My father sighed and said to his plate of meat and potatoes, "She doesn’t hate you, honey; it’s me that she hates."

It took several distinct chunks of forgiveness work, which spanned a period of about five years, to completely heal this broken relationship. My wounds ran the gamut from intense rage about being mistreated while he was still drinking to extremely tender feelings of abandonment and the vague and desolate feeling that my father didn’t like or respect me. I did all of this work privately, as my father had made it clear to me that he was unable to talk about my emotional issues directly. He couldn’t do that with anyone but a few guys in AA. So I had to forgive him for that too.

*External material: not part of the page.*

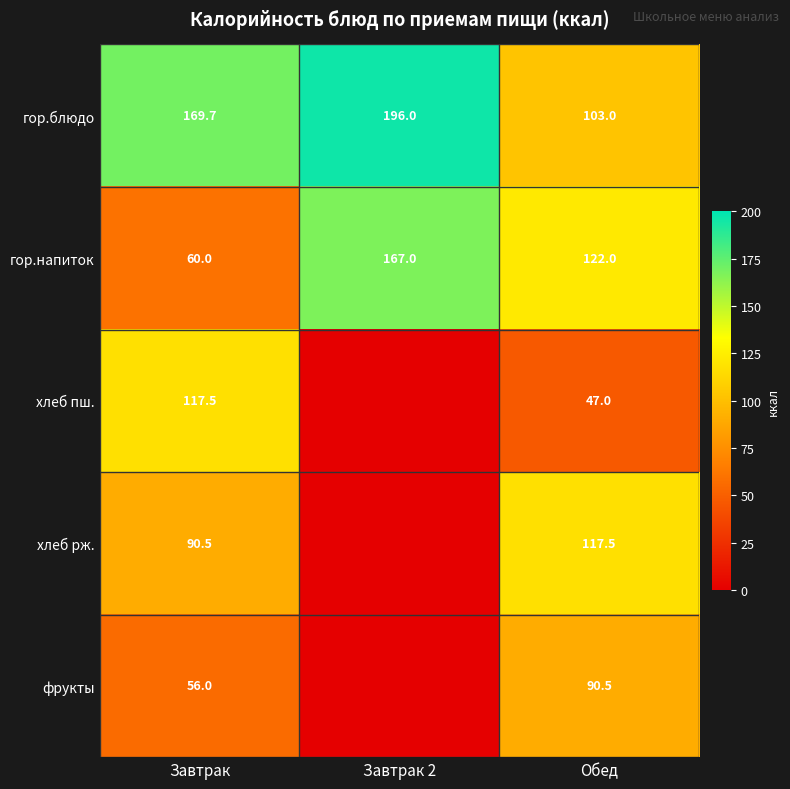

What is the difference between the гор.блюдо values at Обед and Завтрак?

66.7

Each portion of forgiveness that I completed brought new strength and detachment to me and my story. As I healed, a calm, clear flow of unconditional love began to grow between my father and me. Step by baby step, we awkwardly sought ways to connect with each other in sincere goodwill during the last five years of his life. We found our peace with each other in simple moments: watching a basketball game on television or taking an autumn walk around the neighborhood, our conversations and our silences growing increasingly natural. He managed to show me in shy, indirect ways that he did like and respect me, like the time when he grabbed my hand in his arthritic one and squeezed it as I walked by his chair while packing to go to the airport. He couldn’t look at me, and he didn’t say anything—just a quick, intense squeeze, his eyes still riveted on the ever-present newspaper. But what a warm flood of love enveloped me for a moment! By the time he died, our relationship was truly resolved, and my grief for him was soft and easy.